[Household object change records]
****************

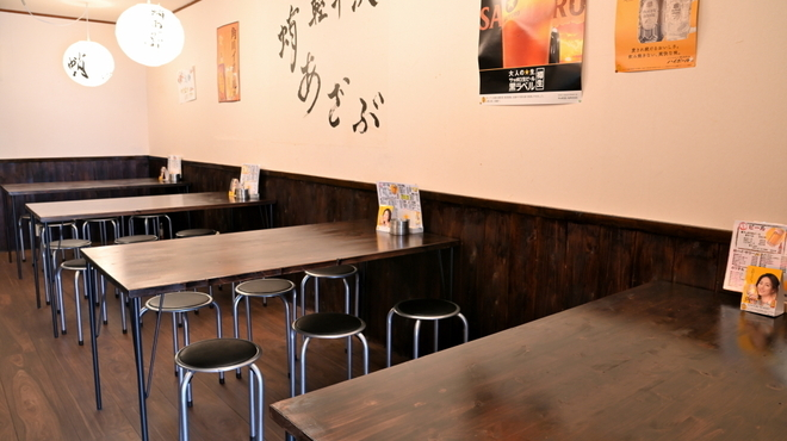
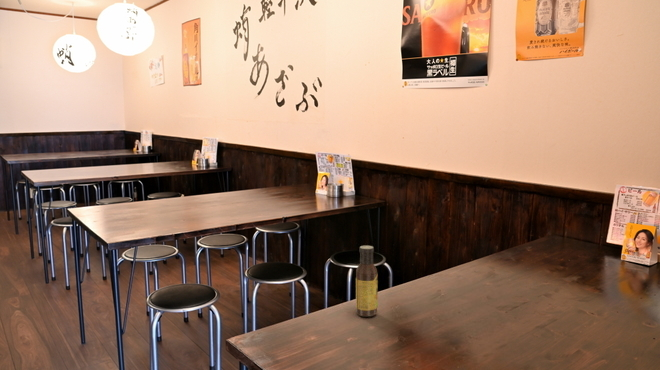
+ sauce bottle [355,245,379,318]
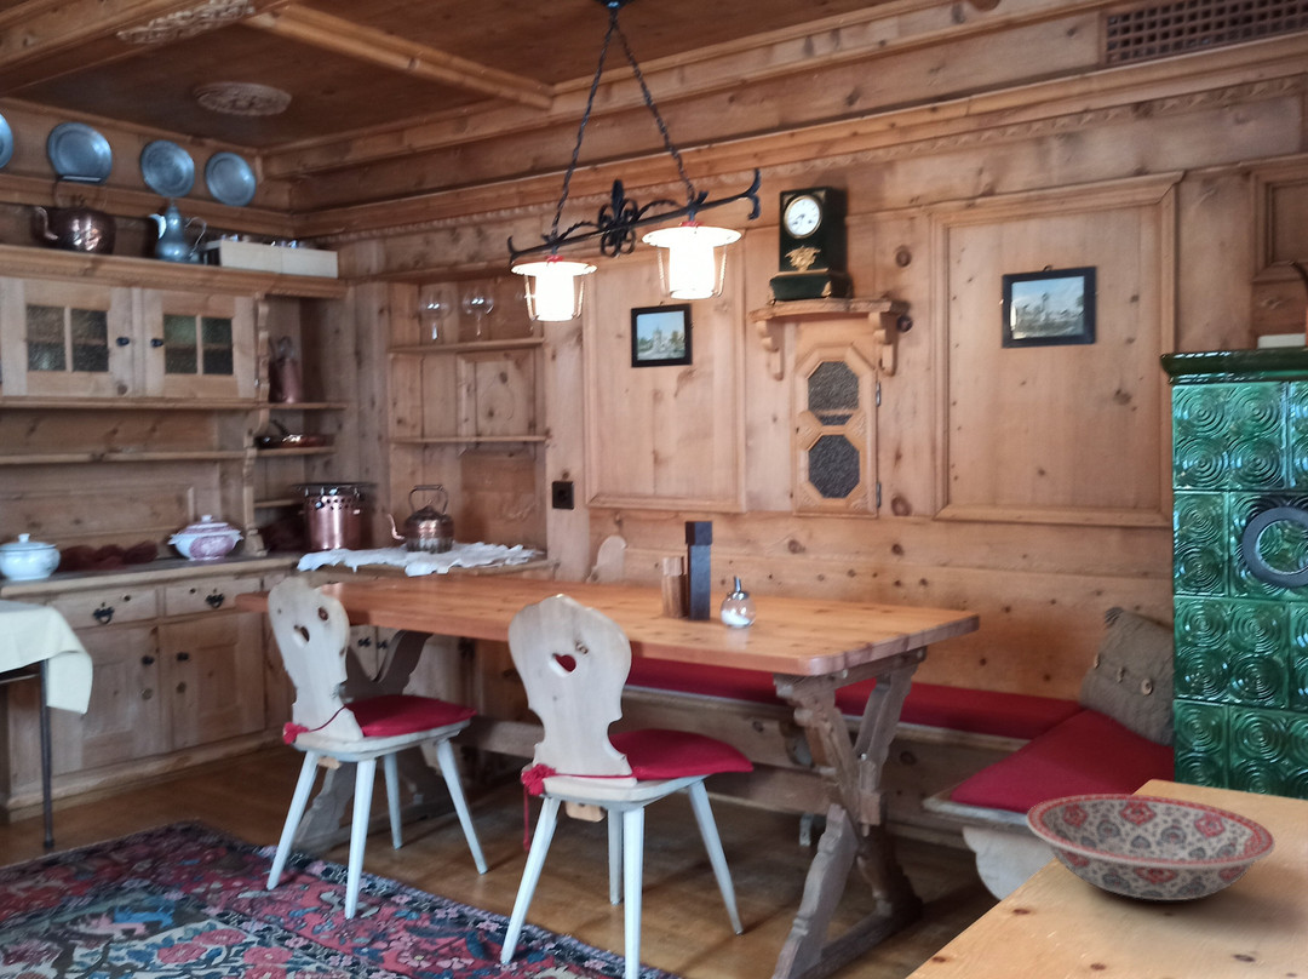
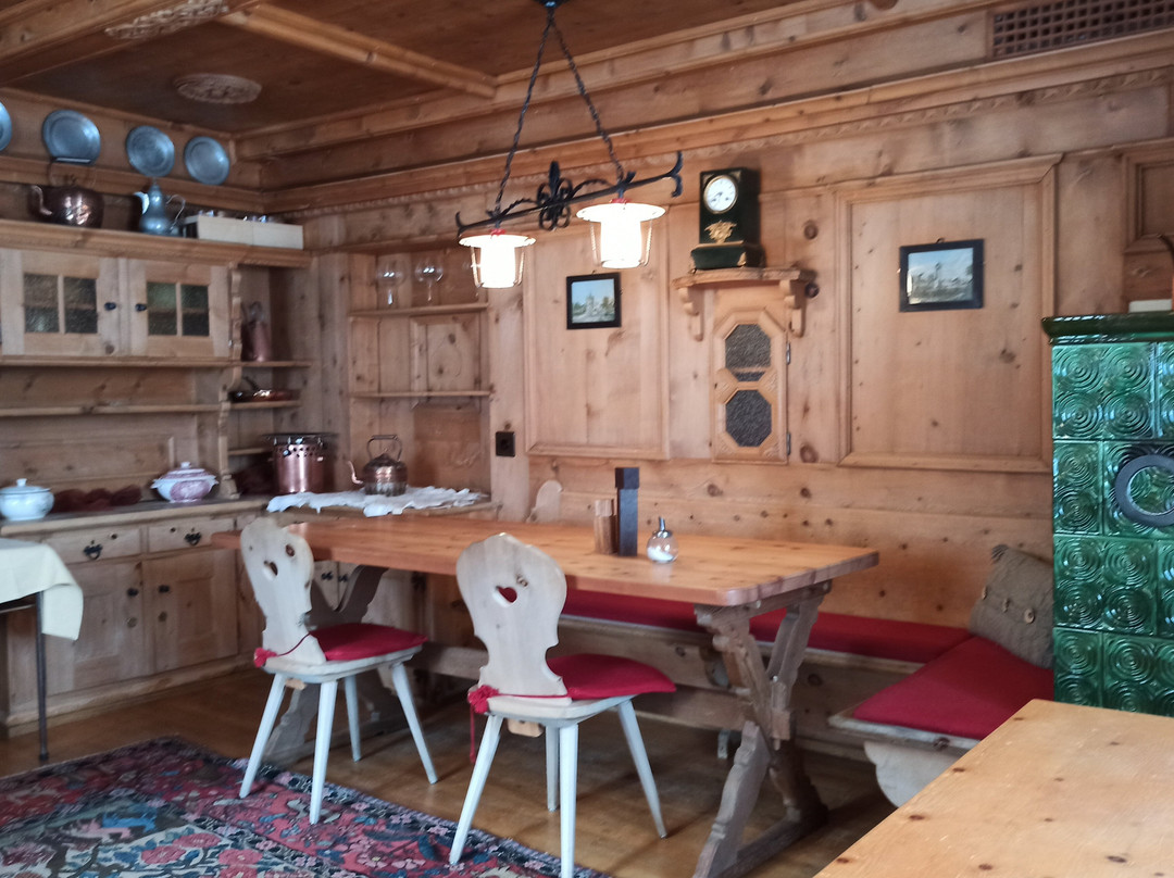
- ceramic bowl [1025,792,1277,901]
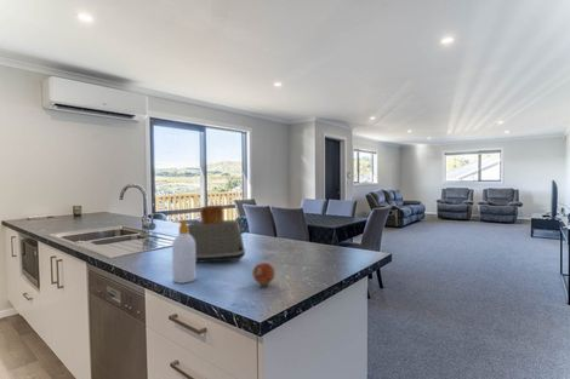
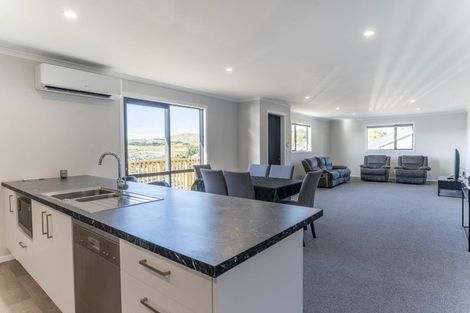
- toaster [187,203,246,264]
- soap bottle [171,218,196,285]
- fruit [251,262,275,286]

****************

§ **INSTRUCTIONS TO FOLLOW**
Check the lines above for the word "bottle" and give the number of lines where it appears, with no other text.

§ **TASK RESPONSE**
2